Navigator CO2 map.

Surveyors who were hired by a company that wants to build a carbon capture pipeline across Iowa are running into opposition when they try to gain access to some properties in northeast Iowa.

Delaware County Supervisor Shirley Helmrichs says at least 18 property owners or residents called the sheriff’s office last week with complaints about survey crews trespassing on their land — but their claims had to be rejected.
“If the surveyors come out and go on their property, by Iowa code, it is not deemed trespassing,” Helmrichs says, “but the landowners can say, ‘We’re not going to allow you on,’ and that sends them back to get a court-ordered injunction, then they can go on.”

Helmrichs says most residents she’s heard from are barring the pipeline surveyors from entering their property. “So far, I’ve just heard of one landowner that did give them permission to come on,” she says. “The rest are saying, ‘Go get your injunction.'” Landowners are voicing concerns over eminent domain, loss of quality farmland, the mission of this project, and safety.

Some residents may claim that they haven’t been properly notified about the pipeline project, but Helmrichs says they may’ve gotten something in the mail. “If they get a certified letter, they have to sign a form that’s attached to the front that shows they accepted that letter, but a lot of them did not sign for the letters, they went back to the post office, but the company had proof that they had mailed them,” Helmrichs says. “So that that’s considered their 10 day notice, which, it still rather shocks me and I know it shocked a lot of people that there were people roaming around the roads and the fields.”

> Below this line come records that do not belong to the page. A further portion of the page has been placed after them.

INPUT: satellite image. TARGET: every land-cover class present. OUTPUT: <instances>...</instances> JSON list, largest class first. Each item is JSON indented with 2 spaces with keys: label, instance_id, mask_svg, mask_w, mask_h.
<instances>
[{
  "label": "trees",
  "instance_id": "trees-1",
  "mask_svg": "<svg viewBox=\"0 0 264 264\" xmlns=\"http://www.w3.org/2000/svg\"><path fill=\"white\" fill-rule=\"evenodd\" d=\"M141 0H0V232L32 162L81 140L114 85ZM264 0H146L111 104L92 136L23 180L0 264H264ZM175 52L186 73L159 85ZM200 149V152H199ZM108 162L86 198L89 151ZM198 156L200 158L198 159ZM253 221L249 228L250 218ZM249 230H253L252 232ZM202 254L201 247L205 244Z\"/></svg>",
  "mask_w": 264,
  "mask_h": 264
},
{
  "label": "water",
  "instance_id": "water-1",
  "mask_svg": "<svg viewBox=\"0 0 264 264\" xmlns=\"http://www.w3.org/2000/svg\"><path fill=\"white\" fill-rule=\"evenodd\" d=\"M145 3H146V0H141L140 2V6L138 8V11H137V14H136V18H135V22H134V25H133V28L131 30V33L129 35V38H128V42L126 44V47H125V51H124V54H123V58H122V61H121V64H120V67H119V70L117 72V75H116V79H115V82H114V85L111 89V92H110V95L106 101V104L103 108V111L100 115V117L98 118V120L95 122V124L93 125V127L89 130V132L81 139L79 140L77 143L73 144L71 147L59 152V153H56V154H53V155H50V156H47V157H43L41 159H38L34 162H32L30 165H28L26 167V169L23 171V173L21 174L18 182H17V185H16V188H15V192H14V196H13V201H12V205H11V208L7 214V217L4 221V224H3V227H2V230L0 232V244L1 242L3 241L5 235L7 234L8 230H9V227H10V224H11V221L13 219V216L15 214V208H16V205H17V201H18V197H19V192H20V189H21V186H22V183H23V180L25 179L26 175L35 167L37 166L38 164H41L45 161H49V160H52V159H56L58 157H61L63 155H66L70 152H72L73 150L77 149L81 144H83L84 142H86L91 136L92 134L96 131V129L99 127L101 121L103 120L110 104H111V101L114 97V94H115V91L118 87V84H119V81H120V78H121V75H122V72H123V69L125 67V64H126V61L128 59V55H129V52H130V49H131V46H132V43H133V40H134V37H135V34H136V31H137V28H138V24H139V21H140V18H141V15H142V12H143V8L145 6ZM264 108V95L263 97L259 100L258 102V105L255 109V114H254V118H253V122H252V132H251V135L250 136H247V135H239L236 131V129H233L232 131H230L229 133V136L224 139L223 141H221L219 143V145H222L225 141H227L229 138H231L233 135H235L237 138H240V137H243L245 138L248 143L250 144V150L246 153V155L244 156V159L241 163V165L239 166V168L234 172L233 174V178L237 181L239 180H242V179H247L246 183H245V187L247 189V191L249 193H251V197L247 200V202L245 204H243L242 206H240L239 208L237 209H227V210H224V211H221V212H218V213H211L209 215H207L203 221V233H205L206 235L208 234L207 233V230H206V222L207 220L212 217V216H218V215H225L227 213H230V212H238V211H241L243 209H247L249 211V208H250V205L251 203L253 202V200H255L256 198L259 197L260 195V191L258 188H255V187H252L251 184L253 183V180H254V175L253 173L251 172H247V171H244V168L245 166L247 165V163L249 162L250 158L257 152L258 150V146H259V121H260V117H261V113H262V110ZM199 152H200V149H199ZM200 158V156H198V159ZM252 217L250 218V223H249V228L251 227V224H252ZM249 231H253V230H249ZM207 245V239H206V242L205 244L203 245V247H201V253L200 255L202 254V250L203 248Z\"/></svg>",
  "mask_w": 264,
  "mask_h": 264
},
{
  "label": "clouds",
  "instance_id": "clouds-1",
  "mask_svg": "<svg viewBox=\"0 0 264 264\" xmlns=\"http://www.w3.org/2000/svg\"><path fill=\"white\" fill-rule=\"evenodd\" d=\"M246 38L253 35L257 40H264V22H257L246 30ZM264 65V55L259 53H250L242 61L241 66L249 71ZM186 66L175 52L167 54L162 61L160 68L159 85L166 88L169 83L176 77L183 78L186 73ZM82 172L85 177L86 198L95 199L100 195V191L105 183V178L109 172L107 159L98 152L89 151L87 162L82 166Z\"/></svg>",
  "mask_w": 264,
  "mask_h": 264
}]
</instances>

Navigator CO2 proposes building a pipeline under miles of farmland from the Dyersville ethanol plant west through the county, just north of Earlville and Manchester and into Buchanan County, along with several other counties in the state. Navigator says the purpose of the pipeline is to capture carbon dioxide emissions produced at the ethanol plant and other facilities that are currently being emitted into the atmosphere.

During the capture process, the CO2 is dehydrated and compressed into a liquid form that can be safely made available for value-added commercial industrial uses or transported to a storage site, where it’s injected about a mile underground beneath thick layers of rock.